§ **PROBLEMS TO WORK ON**
[A] Copy out the Gaussian process code excerpt word for word, everything from "k.dx <- get_sigma(dataset$x, X, kernel)" down to "<- matrix(rep(0,length(X)*n_samples), ncol=n_samples)".
[B] Summarize the Gaussian process code excerpt in three sentences.
[C] Write the next part of the Gaussian process code excerpt, picking up right after its final line.

§ **EXCERPT TO READ**
The next function receives \(X\), which is a set of \(X_i\) we wish to estimate, and output the estimations:
# dataset: two-column dataframe with col x for input, and col y for output
# kernel: the kernel in use
# sd_noise: the standard deviation of the noise of the dataset samples
gp_samples <- function(X, dataset, kernel, n_samples, sd_noise=0, seed=121) {
k.dd <- get_sigma(dataset$x, dataset$x, kernel)
k.dx <- get_sigma(dataset$x, X, kernel)
k.xd <- get_sigma(X, dataset$x, kernel)
k.xx <- get_sigma(X, X, kernel)
# These matrix calculations correspond to equation (2.19) in the
# Rasmussen and Williams's book 'Gaussian Processes for ML'
noise_part <- sd_noise^2 * diag(1, ncol(k.dd))
d.star.bar <- k.xd %*% solve(k.dd + noise_part) %*% d$y
cov.d.star <- k.xx - k.xd %*% solve(k.dd + noise_part) %*% k.dx
# generate the samples
set.seed(seed)
y_sample <- matrix(rep(0,length(X)*n_samples), ncol=n_samples)
for (i in 1:n_samples)
y_sample[,i] <- mvrnorm(1, d.star.bar, cov.d.star)
list(y_sample=y_sample, mean_est=d.star.bar)
}
Let’s try to fit some data:
d <- data.frame(x=c(-4,-3,-1,0 ,2),
y=c(-2, 0 ,1,2,-1))
n_samples <- 50
result <- gp_samples(X, d, make_gaussian_kernel(0.5), n_samples)
plot(X, result$y_sample[,1], type="n", ylim=c(min(y_sample)-.5, max(y_sample)+.5), ylab="sample functions")
for(i in 1:n_samples)
points(X, result$y_sample[,i], type="l", col="lightgrey")

§ **DATA UNDER STUDY**
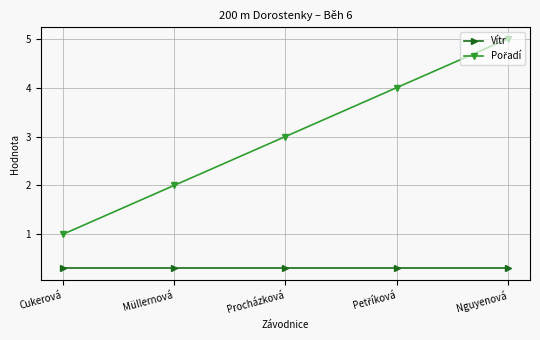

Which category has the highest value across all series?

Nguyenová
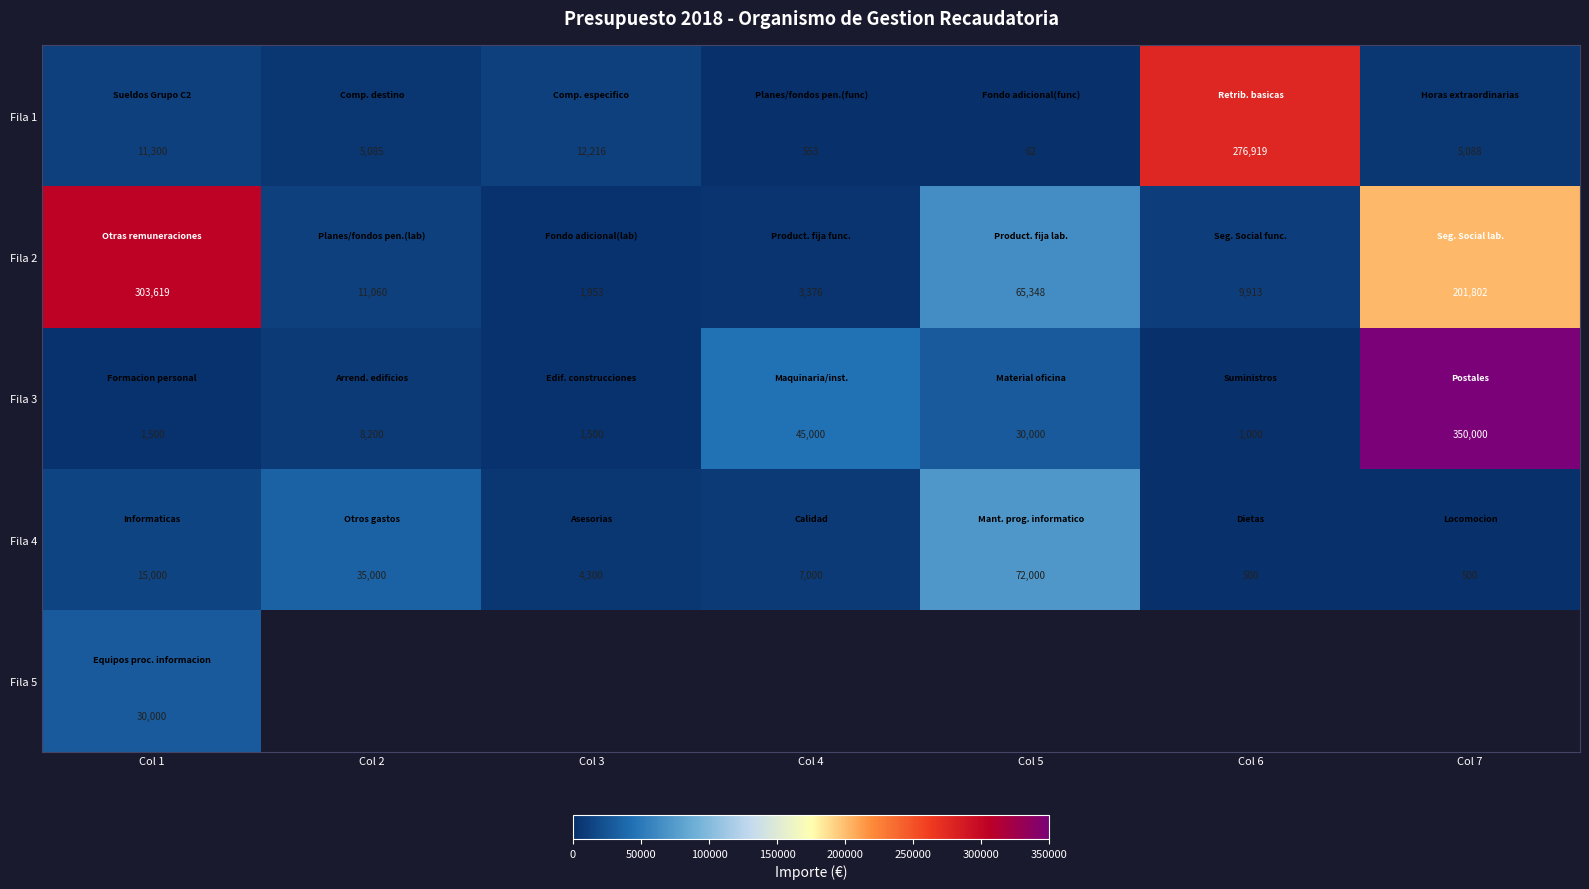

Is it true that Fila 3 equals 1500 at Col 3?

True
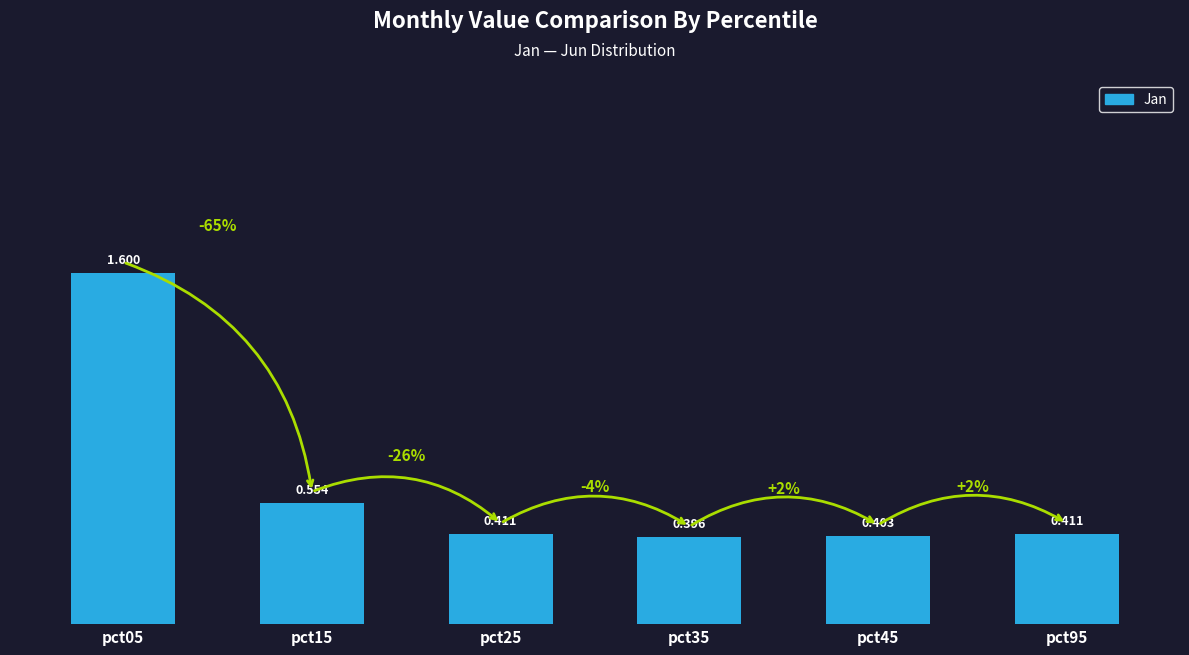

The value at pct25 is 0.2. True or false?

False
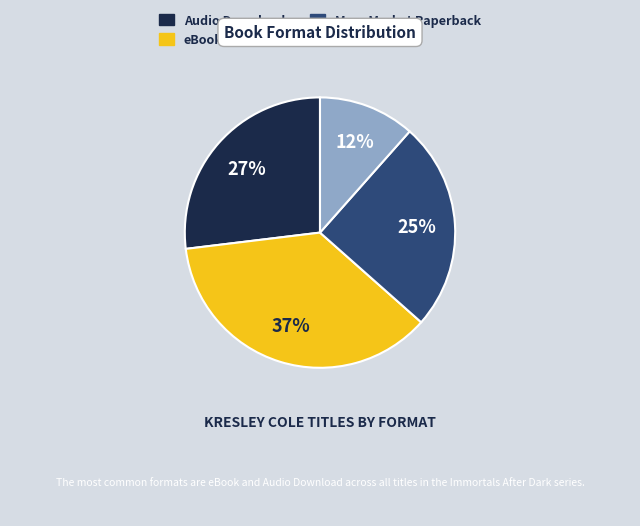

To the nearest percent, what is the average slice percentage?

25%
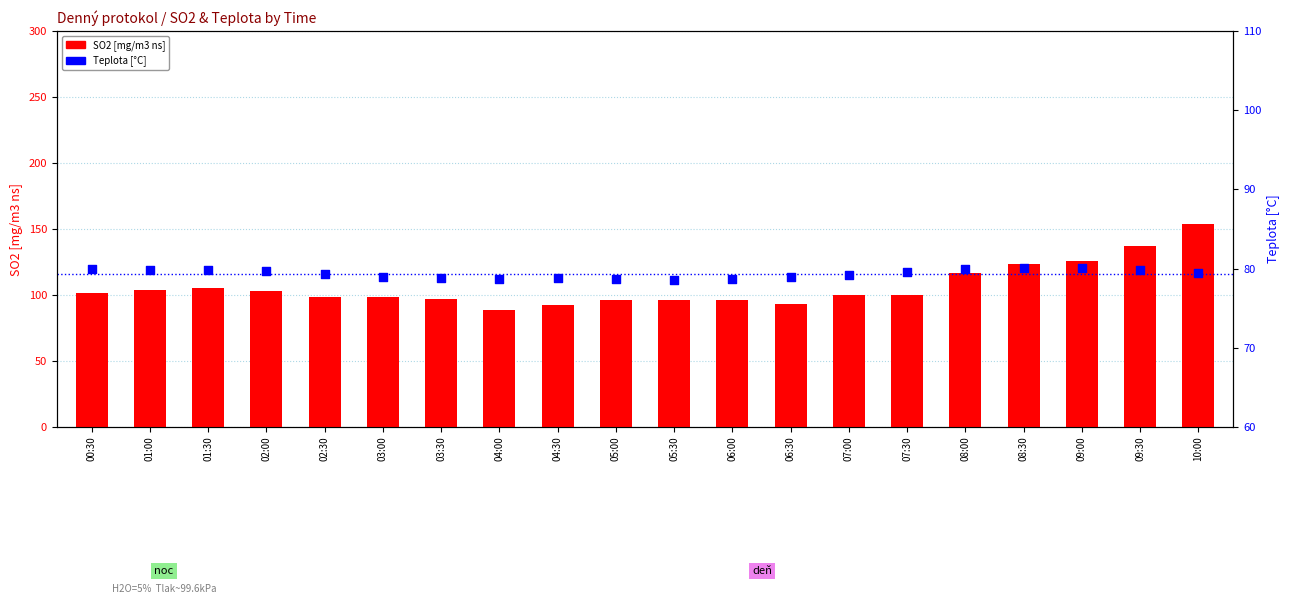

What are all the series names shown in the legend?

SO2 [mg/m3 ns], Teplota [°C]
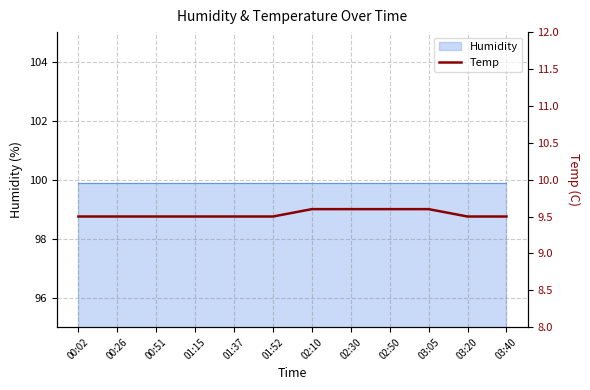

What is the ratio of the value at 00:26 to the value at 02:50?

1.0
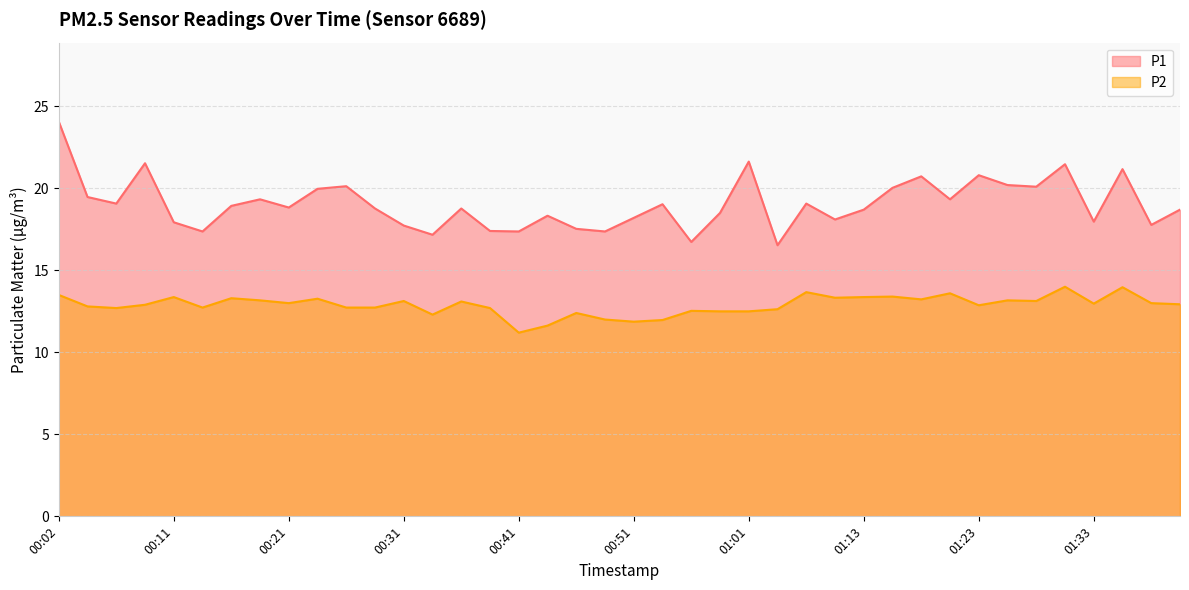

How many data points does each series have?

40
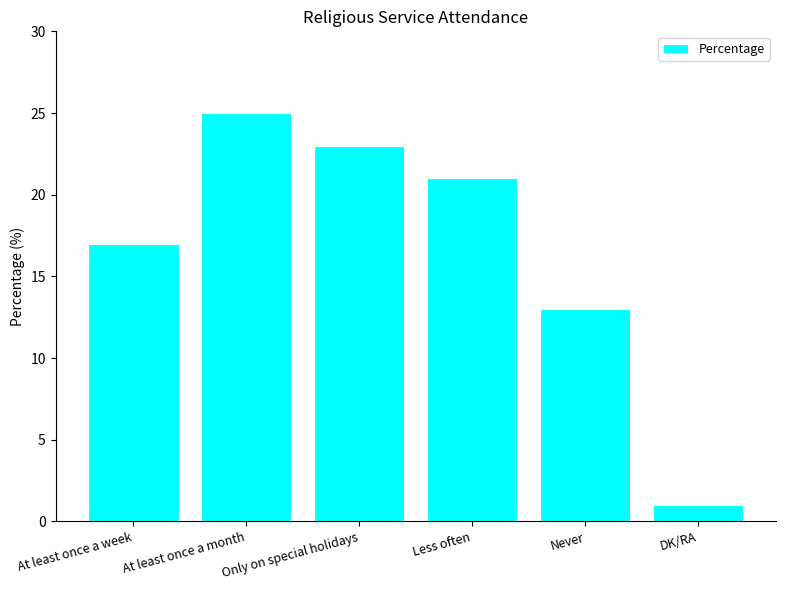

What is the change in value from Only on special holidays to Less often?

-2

§ **TASK RESULTS**
[A]
k.dx <- get_sigma(dataset$x, X, kernel)
k.xd <- get_sigma(X, dataset$x, kernel)
k.xx <- get_sigma(X, X, kernel)
# These matrix calculations correspond to equation (2.19) in the
# Rasmussen and Williams's book 'Gaussian Processes for ML'
noise_part <- sd_noise^2 * diag(1, ncol(k.dd))
d.star.bar <- k.xd %*% solve(k.dd + noise_part) %*% d$y
cov.d.star <- k.xx - k.xd %*% solve(k.dd + noise_part) %*% k.dx
# generate the samples
set.seed(seed)
y_sample <- matrix(rep(0,length(X)*n_samples), ncol=n_samples)

[B] The excerpt defines an R function, gp_samples, that takes a set of inputs X, a two-column dataset, a kernel, a number of samples, and a noise standard deviation, and returns the sampled functions together with the mean estimate. Inside, it builds the kernel matrices, applies the matrix calculations that correspond to equation (2.19) in Rasmussen and Williams's book "Gaussian Processes for ML," and draws each sample with mvrnorm. It then fits a five-point data frame using make_gaussian_kernel(0.5) with 50 samples and plots every sampled function as a light grey line.

[C]
points(X, result$mean_est, type="l", col="red", lwd=2)
We can estimate the output for a given value, say \(2.3\).
value <- 2.3
result <- gp_samples(value, d, make_gaussian_kernel(0.5), n_samples=5e3)
# i <- 23 # eg: check the 23th value of X
ys <- result$y_sample[1,]
library(coda)
hpd <- HPDinterval(as.mcmc(ys), prob=0.95) # compute highest density interval
hist(ys, breaks=50, freq=FALSE, xlab="", main=paste("Estimate for x=",round(value,2)), yaxt='n', ylab="")
lines(density(ys),col="red",lwd=2)
text(-0.2,1.1,paste("mean: ",round(result$mean_est,2)))
text(-0.4,1.3,paste("95% HPD: [",round(hpd[1],2),",",round(hpd[2],2),"]"))
Also, we can assume that our data is noisy:
result <- gp_samples(X, d, make_gaussian_kernel(0.5), n_samples, sd_noise=0.2)
plot(X, result$y_sample[,1], type="n", ylim=c(min(y_sample)-.5, max(y_sample)+.5), ylab="sample functions")
for(i in 1:n_samples)
points(X, result$y_sample[,i], type="l", col="lightgrey")
points(X, result$mean_est, type="l", col="red", lwd=2)
# estimate for value
value <- 2.3
result <- gp_samples(value, d, make_gaussian_kernel(0.5), n_samples=5e3, sd_noise=0.2)
ys <- result$y_sample[1,]
hpd <- HPDinterval(as.mcmc(ys), prob=0.95) # compute highest density interval
hist(ys, breaks=50, freq=FALSE, xlab="", main=paste("Estimate for x=",round(value,2)), yaxt='n', ylab="")
lines(density(ys),col="red",lwd=2)
text(-0.2,0.8,paste("mean: ",round(result$mean_est,2)))
text(-0.3,1.0,paste("95% HPD: [",round(hpd[1],2),",",round(hpd[2],2),"]"))
Notice how the HPD is now larger.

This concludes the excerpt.